Wooden Garden Sheds in Spain


I have been living close to Pinoso in the mountains of Spain for over eight years now. Most of this time has been spent renovating my old country house, which could be likened to cleaning windows on the soon to be built Dubai Crown building: by the time I finish one bit the first needs doing again. But finally I found time to clear a plot of scrub land out back to create raised veggie beds. As my interest in horticultural pursuits increased so my collection of tools and gadgets accompanying it also grew, eventually spilling out of the storage space in what is soon to become our kitchen.


The time had come for a wooden shed, before the wife tripped over my rake, again, and went completely bonkers and banished me to the land of wind and ghosts. Now, if she temporarily packs me off for my eccentric hobbies I can at least find refuge in my shed. A good old wooden garden shed. Boy does it bring back memories: when I sneaked off to my dad’s shed for a sly smoke, the smell of apples racked out for winter storage, a bench with a vice and a tumble of plant pots in the corner. My wooden shed has that lovely – how can I describe it – woody smell, which is kind of obvious I guess. It doesn’t rain much here but when it does it comes in buckets. That’s the time to get comfy in the shed with a few beers and watch the elements batter my crops to near death. With some thunder and lightning thrown in, I’m as happy as a pig in you-know-what, except for the damage that is. The wooden shed is my little bolthole where I contemplate what to grow next, whether I could really get away with setting fire to Mariano Rajoy’s trousers, and who I would like to bury in my compost heap besides the bank manager and my mother-in-law. But seriously, although a wooden garden shed is nothing more than four timber walls a floor and a roof, it somehow seems much more, to me anyway. I suppose it’s those childhood memories again, when the shed was the closest thing I had to a den or a secret camp. But enough of this ethereal stuff and on to the practicalities of buying a garden shed.
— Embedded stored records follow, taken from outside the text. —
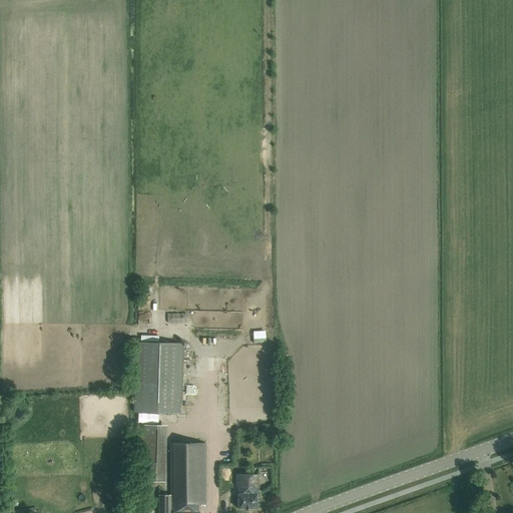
[(135,343),(133,413),(180,414),(180,404),(182,404),(182,378),(183,344),(135,343)]
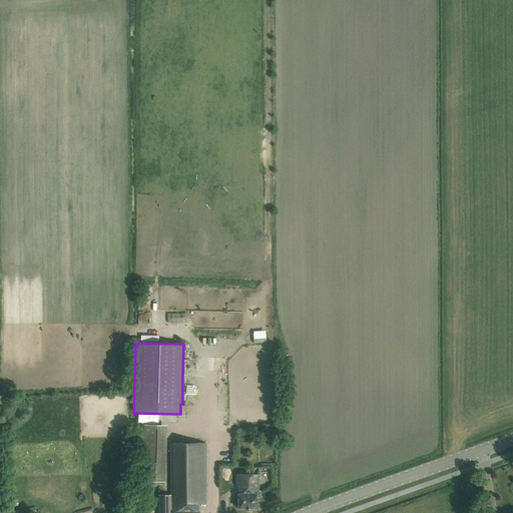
[(158,482),(158,426),(140,426),(140,482),(158,482)]
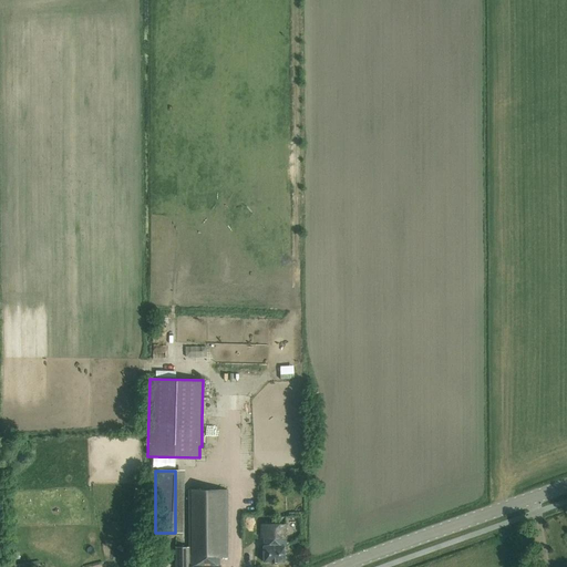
[(219,566),(219,558),(228,558),(228,491),(188,491),(188,547),(188,566),(219,566)]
I checked around in various garden centres and discount stores but eventually decided to have my shed built by a professional carpenter based close by on the border of Alicante and Murcia. Many local outlets sell cheap and flimsy sheds which wouldn’t last a Spanish winter and the winds that we have to endure. My decision rested on the fact that I wanted my garden shed to be solid, built to last, and not like some of the rickety things I’d seen during my quest. Woodworks Direct did the job exactly how I wanted it done. Good quality, stained timber (essential to keep chewing insects at bay) and a robust construction to thwart even the most determined and malevolent weather gods. After giving my specifications to them, the team came in a few weeks later and constructed my shed one morning - proper job. And another nice thing is that it looks just right sitting close-by to my veggie plot; it blends perfectly. My advice: get a pro to build your shed, the cost isn’t prohibitive and the end result is well worth the money, especially if you get banished by the missus.